Rule 702 {Daubert trilogy "Testimony by Experts"}. If scientific, technical, or other specialized knowledge will assist the trier of fact to understand the evidence or to determine a fact in issue, a witness qualified as an expert by knowledge, skill, experience, training, or education, may testify thereto in the form of an opinion or otherwise, if (1) the testimony is based upon sufficient facts or data, (2) the testimony is the product of reliable principles and methods, and (3) the witness has applied the principles and methods reliably to the facts of the case.

Rule 902(14) {codified December 1st, 2017}. Electronically copied data, if authenticated by a process of digital identification as shown by a certification of a qualified person, shall be deemed as Self-Authenticating evidence and admitted without extrinsic evidence of authenticity. Otherwise, a certification in the form of a written affidavit by a qualified person, capable of being a witness at trial, shall be required to establish authenticity. 

Rule   901  Allows expert opinion as to the authenticity of evidence.
Rule 1002  Requires the original evidence to prove authenticity except as provided by the rules or federal law.
Rule 1003  A duplicate is admissible to the same extent as the original unless a genuine question is raised about the original’s authenticity or the circumstances make it unfair to admit the duplicate.
Rule 1006  A summary may serve as substitute evidence so long as the underlying evidence is made available.
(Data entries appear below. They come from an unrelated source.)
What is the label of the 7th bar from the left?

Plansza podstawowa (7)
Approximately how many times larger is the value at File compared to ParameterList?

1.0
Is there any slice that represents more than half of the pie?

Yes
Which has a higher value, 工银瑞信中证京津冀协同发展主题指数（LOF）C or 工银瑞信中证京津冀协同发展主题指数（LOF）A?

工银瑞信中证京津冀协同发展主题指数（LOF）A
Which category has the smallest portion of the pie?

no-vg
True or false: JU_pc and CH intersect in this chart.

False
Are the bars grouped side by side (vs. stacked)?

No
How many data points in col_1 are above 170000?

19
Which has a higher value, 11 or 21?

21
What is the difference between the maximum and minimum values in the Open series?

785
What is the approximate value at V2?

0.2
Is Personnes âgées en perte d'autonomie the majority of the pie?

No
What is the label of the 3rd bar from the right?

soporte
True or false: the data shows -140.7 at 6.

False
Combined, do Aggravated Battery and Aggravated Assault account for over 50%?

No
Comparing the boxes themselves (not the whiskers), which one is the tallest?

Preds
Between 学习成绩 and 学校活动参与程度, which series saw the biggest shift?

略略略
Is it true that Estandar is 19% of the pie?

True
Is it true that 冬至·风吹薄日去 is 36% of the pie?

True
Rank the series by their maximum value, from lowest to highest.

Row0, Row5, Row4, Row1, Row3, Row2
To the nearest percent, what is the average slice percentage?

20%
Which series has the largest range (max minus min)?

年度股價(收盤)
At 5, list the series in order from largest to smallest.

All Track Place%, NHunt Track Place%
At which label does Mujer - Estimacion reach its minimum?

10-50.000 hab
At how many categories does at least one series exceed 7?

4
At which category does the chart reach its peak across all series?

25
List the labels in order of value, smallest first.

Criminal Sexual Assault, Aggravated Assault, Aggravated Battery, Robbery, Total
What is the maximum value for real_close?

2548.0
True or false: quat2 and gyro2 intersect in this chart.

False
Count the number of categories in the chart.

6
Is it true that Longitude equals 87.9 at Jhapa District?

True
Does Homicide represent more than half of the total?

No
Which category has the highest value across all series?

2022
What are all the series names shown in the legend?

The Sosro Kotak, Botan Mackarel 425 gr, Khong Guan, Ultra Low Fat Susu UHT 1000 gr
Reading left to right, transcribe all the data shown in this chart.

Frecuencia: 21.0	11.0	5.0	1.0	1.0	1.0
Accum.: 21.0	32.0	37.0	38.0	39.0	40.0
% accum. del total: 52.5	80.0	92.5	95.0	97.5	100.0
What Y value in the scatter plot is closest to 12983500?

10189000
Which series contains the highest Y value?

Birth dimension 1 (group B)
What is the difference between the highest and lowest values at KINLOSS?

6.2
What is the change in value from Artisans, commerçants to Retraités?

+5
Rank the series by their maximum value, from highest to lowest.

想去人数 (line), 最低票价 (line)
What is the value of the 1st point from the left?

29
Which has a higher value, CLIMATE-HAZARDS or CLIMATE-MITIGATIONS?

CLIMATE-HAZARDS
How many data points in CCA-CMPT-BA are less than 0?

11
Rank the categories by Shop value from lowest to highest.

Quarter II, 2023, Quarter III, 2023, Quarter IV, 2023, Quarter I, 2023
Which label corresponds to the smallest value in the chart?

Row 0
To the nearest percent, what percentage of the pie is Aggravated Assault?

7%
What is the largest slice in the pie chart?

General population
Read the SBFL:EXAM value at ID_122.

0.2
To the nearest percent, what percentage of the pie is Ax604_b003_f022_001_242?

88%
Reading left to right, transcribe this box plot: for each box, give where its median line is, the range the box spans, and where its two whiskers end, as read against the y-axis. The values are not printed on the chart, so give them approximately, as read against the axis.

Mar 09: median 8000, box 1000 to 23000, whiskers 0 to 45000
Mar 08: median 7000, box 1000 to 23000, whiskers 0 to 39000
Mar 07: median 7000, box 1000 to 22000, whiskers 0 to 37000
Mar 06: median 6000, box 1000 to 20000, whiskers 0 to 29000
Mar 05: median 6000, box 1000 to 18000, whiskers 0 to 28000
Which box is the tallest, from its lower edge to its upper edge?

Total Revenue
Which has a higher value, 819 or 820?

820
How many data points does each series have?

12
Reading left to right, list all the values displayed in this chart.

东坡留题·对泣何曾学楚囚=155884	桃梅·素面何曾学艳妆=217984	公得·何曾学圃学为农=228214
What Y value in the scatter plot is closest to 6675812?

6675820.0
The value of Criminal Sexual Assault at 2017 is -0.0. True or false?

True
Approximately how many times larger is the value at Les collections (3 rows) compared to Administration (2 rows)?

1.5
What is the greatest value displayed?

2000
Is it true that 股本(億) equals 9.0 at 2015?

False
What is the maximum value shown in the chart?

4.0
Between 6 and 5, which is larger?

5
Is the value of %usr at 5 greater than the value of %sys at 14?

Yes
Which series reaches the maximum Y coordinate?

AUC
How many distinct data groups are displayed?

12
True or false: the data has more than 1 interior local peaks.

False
FEDERAL RULES OF CIVIL PROCEDURE Rule 37 (e)
Failure to Preserve Electronically Stored Information. If electronically stored information that should have been preserved in the anticipation or conduct of litigation is lost because a party failed to take reasonable steps to preserve it, and it cannot be restored or replaced through additional discovery, the court:
 (1) upon finding prejudice to another party from loss of the information, may order measures no greater than necessary to cure the prejudice; or
 (2) only upon finding that the party acted with the intent to deprive another party of the information’s use in the litigation may:
  (A) presume that the lost information was unfavorable to the party;
  (B) instruct the jury that it may or must presume the information was unfavorable to the party; or
  (C) dismiss the action or enter a default judgment.